If you think back to how you got into debt and why you can’t seem to get out of it, I bet both answers stem from the absence of one thing – a budget. A lot of people hate the word “budget” so I’m going to try to use it a lot to get you comfortable with the thought of having one.

What a Budget is and What it is Not

A lot of people see a budget as a set of handcuffs – something that will keep from spending as much money as they want to. On one hand, that’s exactly what a budget is, but that’s not a bad thing. As humans we have a lot of urges that need controlling – the urge to overspend is one of them.

On second hand, a budget isn’t a set of handcuffs because a budget doesn’t mean your spending is imprisoned. It just means you have some self-imposed restrictions on how much you’re going to spend. A budget can be very liberating, if you make it and use it correctly.

The simplest way to think of a budget is as a plan. We use plans for other aspects in our lives – to take a trip, to go grocery shopping – why not have one for spending money.

You can also think of a budget as a tool to get you out and keep you out of debt.

Using a Budget to Manage Debt

At the end of your budget (we’ll talk about how to make one later) you’ll have a number – your net income. That number can either be negative or positive. If it’s negative, then you’re spending too much money relative to your income. That means you don’t have enough income to cover your expenses and you likely have to result to credit cards and loans to make ends meet. This cycle of spending more than you make leads right into debt. If you spending more money than you make, you face the risk of bankruptcy.

On the other hand, if that number is positive, then you have some money left over at the end of the money. You can use that extra money to start paying off some of your debt. The higher than number, the more aggressively you can pay off your debt.

How to Create a Budget

When you create your budget for the very first time, it takes longer than it will to update your budget every month. But it’s only one time and it’s time well invested.

Start your budget by listing all your income for a month. Include money from wages, bonuses, child support, alimony, and anything else you consistently receive from one month to the next. If you need help refer to your bank statement to see which deposits have been made to your account. Total your income.

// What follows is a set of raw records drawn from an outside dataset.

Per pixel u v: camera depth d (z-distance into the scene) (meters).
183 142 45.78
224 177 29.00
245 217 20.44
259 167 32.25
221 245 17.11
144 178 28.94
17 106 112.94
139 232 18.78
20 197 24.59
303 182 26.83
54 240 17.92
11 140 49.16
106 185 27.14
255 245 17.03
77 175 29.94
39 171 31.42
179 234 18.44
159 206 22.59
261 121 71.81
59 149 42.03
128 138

Next, list out your expenses. Here are a list of categories for most of your expenses:

  • Housing Costs like rent or mortgage and insurance
  • Utilities
  • Debt Payments
  • Food
  • Transportation Costs
  • Savings and Investments e.g. Pensions
  • Family Obligation
  • Entertainment

Once you’ve written out all your expenses, total them up.

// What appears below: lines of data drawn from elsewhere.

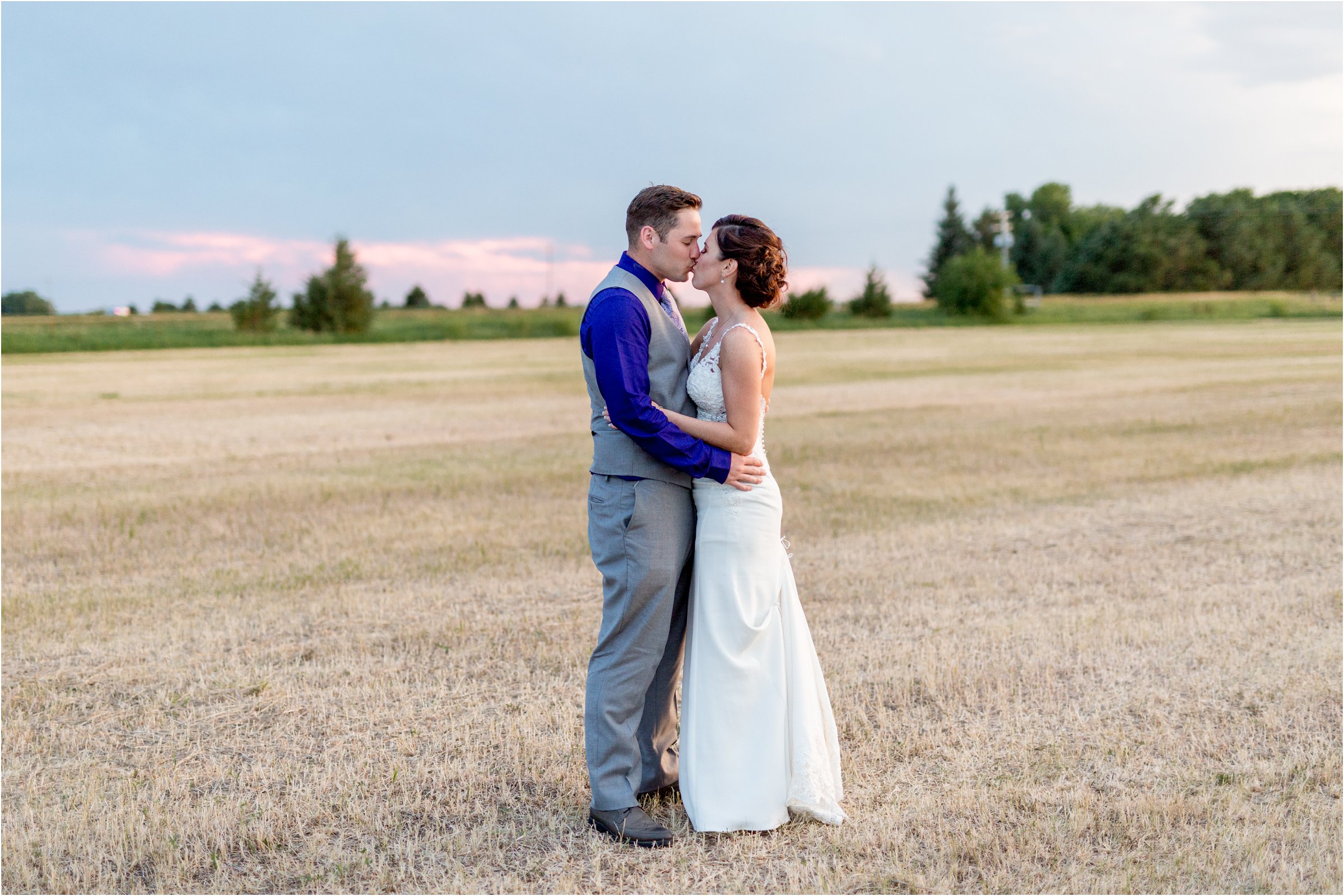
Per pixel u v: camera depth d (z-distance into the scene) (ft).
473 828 10.61
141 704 14.25
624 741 10.54
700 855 10.12
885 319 189.16
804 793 10.62
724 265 10.53
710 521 10.64
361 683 15.02
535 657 16.11
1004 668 15.24
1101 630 16.92
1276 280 254.06
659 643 10.59
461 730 13.17
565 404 60.03
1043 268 287.48
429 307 242.78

Subtract your expenses from your income to come up with your net income.

What to Do With a Negative Net Income

Having a negative net income is a problem. It means you don’t have enough income to meet your expenses. To fix it, take a closer look at your budget to make sure you didn’t over-budget in any category. Then, look at again each item you’ve budgeted and decide whether you can cut back spending on that item. For example, you might be able to cut your grocery bill back. Or, if you have cable television, you can go without it for awhile. If you can’t reduce your expenses, the other alternative is to increase your income.

Make sure you’re having the right amount of taxes taken out of your check. Consider getting a second job to compensate. Do what you can to turn that negative income into a positive.

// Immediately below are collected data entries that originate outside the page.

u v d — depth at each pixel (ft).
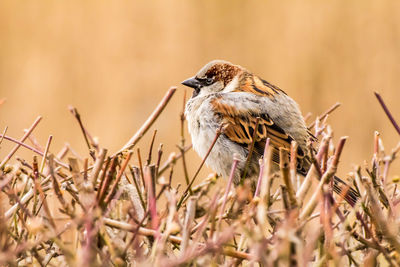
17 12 70.38
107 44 69.46
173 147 56.59
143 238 21.44
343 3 64.03
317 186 20.71
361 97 59.72
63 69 67.87
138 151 23.31
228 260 20.49
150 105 64.23
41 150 26.91
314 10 64.59
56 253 21.35
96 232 19.43
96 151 26.91
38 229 19.53
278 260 17.87
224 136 32.73
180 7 69.56
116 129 61.36
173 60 68.03
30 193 22.43
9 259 19.42
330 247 19.04
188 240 19.33
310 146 21.39
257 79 34.81
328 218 19.22
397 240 20.49
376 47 61.36
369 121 58.08
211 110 33.12
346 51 62.23
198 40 68.59
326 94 60.95
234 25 68.03
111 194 21.16
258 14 67.31
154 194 21.03
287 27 65.46
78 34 70.13
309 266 19.99
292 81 62.54
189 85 35.60
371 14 62.59
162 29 69.46
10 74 67.67
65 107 65.00
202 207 23.58
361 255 21.03
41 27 70.44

If At First, You Don’t Succeed

Track your spending during the month to see if you actually stayed within your budget. Don’t be surprised if your budget doesn’t work perfectly the first time around. A budget is a work in progress. Once you see how what you spend compares to what you budgeted, you can adjust your budget as you need.

You should also adjust your budget periodically as things change in your life. For example, if you get married or buy a house, your budget needs to change to reflect that.